Both of these trials centre on Corvo’s ability to ‘Blink’ (instantaneously teleport) a fair few metres ahead of himself, and end up frustrating because the ability isn’t streamlined enough to be applied to a racing challenge. Where in the main game it felt like you could use blink either precisely or quickly, Dunwall City Trials asks players to battle with a limited mechanic to achieve both.
Elsewhere though, Dunwall City Trials does provide challenges suitably worthy of Dishonored. There is, for example, a Thief-style mission which scores players based on their ability to silently strip a mansion of everything shiny. ‘Mystery Foe’, on the other hand, sees players skulking around in search of enough information to identify, and eventually assassinate the target.
Good though the stealth challenges are, I can’t help but feel that they are outdone by Dunwall City Trial’s best combat entry, ‘Back Alley Brawl’. The concept of pitting Corvo against waves of enemies in a tight (but thankfully vertical) arena may not score any points for innovation, but it does highlight the game’s incredibly fluid, and too often overlooked, combat.
But what really makes Dunwall City Trials worth its £3.50 asking price is its absolutely unique puzzle challenges. In one, your targets are rendered unresponsive mannequins placed around the arena for your murderous pleasure. The twist is that you have to kill each target within three seconds of the last, a feat which requires extensive planning, speedy application and just a pinch of luck. These requirements also apply to ‘Bend Time Massacre’ where you are are placed as a voyeur and must pick the moment to temporarily freeze your targets in convenient positions.
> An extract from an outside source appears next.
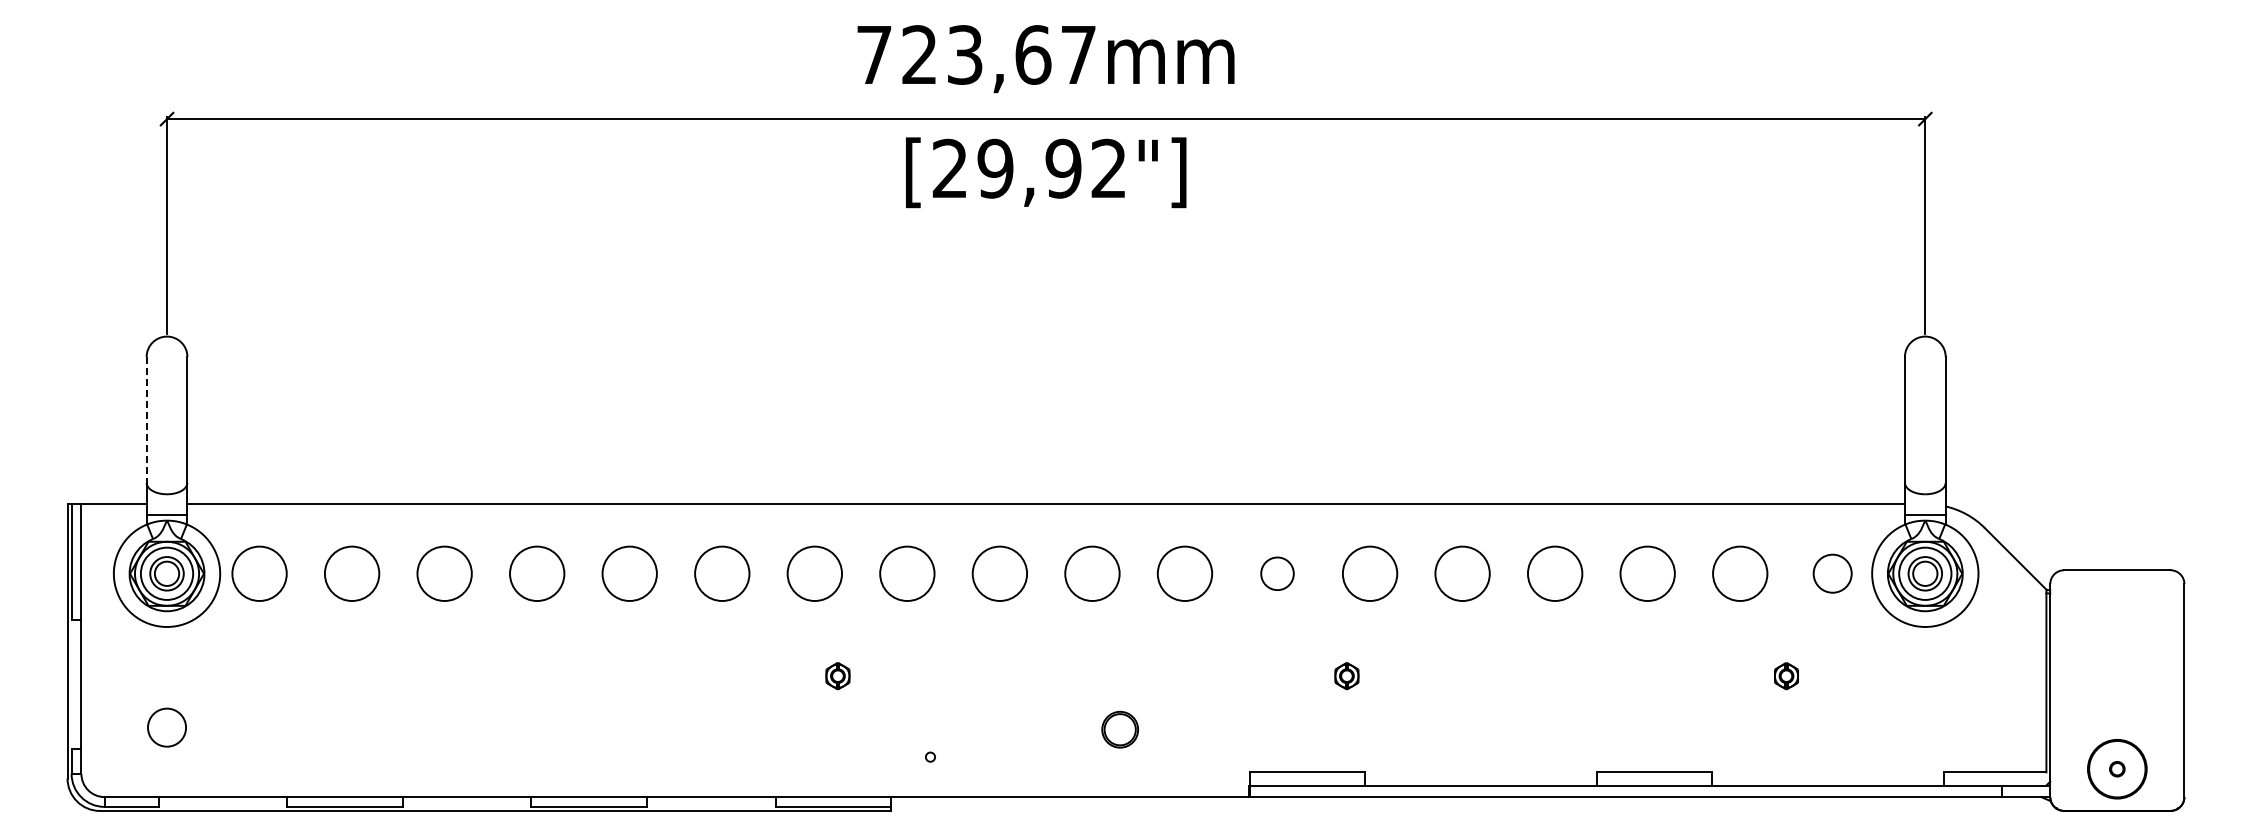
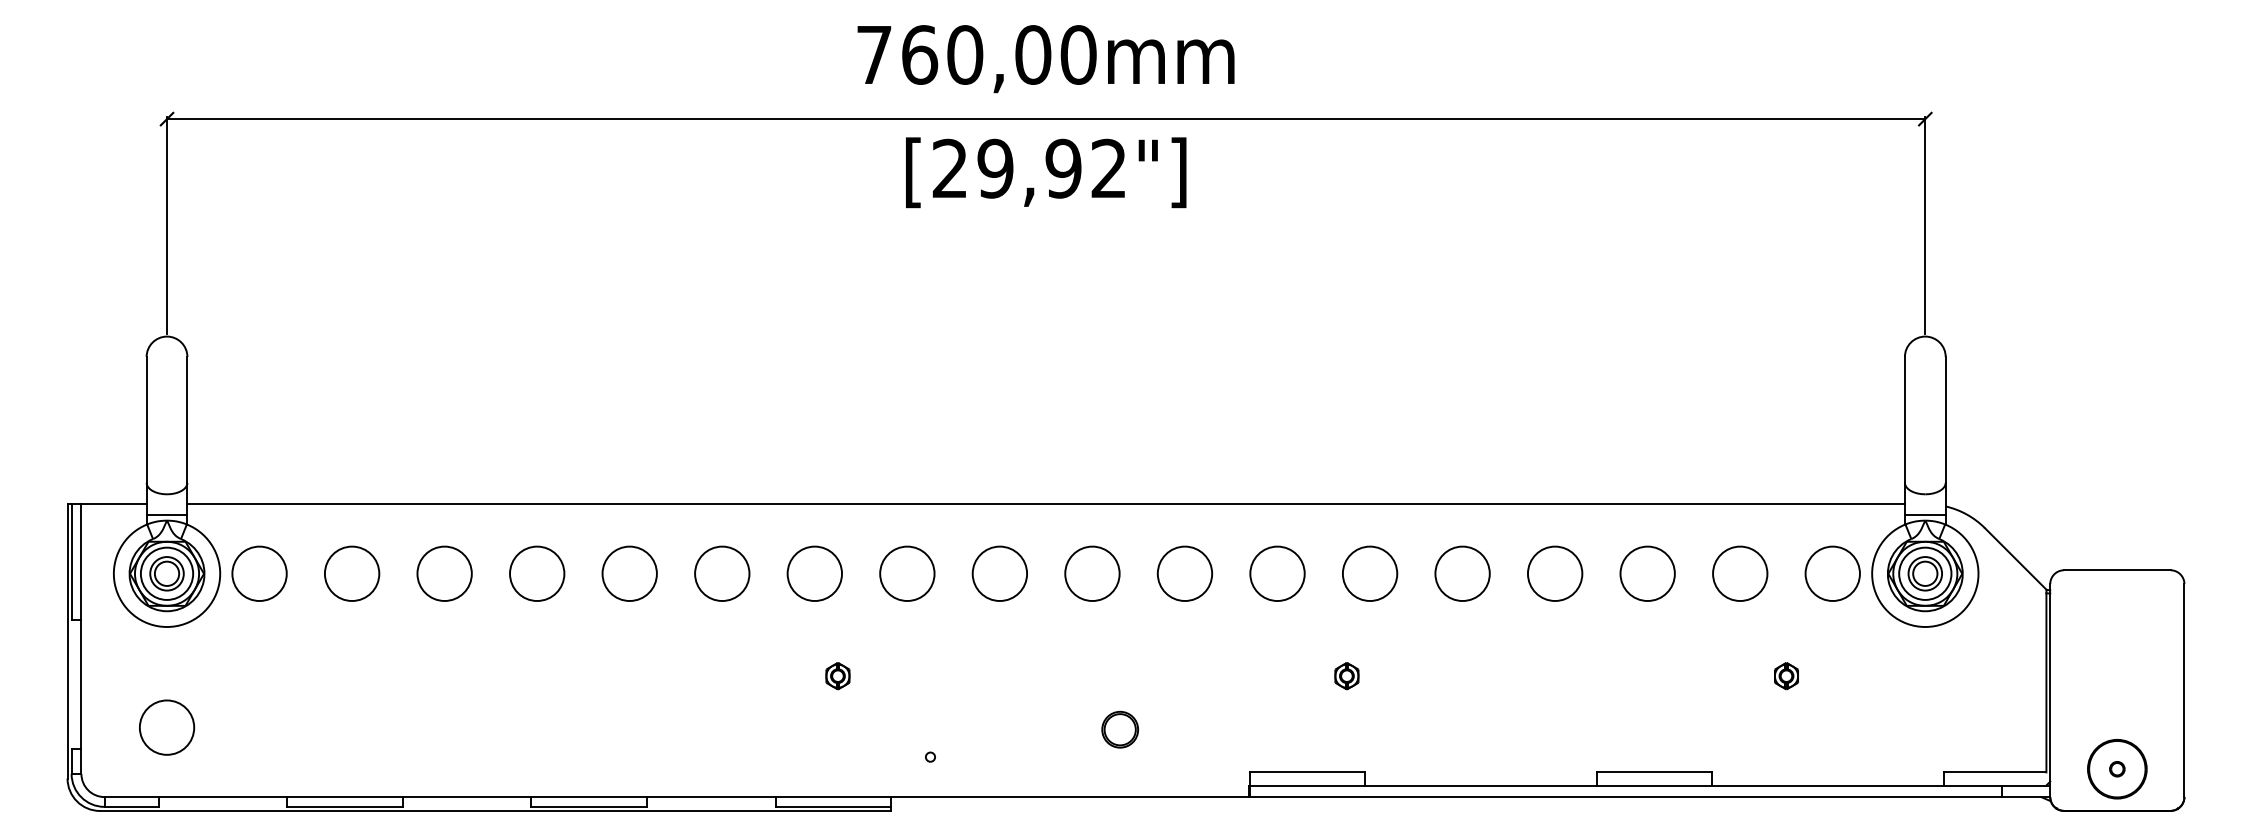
text at (999, 54): 723,67mm -> 760,00mm
line at (146, 419): dashed -> solid
circle at (1277, 573) diameter: 33 px -> 54 px
circle at (1832, 573) size: 41x41 px -> 57x57 px
circle at (167, 727) diameter: 38 px -> 54 px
Cue massacre.
Splitting Dishonored into its many possible play-styles is a controversial move for a game which emphasises player choice and narrative but, generally, Dunwall City Trials does a good job of highlighting the sorts of fun which Dishonored has to offer – that is, super-powered sorts of fun – which too many of us (including myself for a time) ignored in attempt to play the game as if it were a new entry in the Thief series. It also goes without saying (and yet I’ve said it!) that Dunwall City Trials also scores your attempts at barrel-shooting and back alley-brawling, so masochistic people like myself might enjoy that.
Summary: Something of a mixed bag, Dunwall City Trials isn't essential DLC. But so long as you're not put off by its shallow basic concept, you will undoubtedly enjoy more than a few of its challenges and compulsive sorts will get ample extra play-time to justify its small price.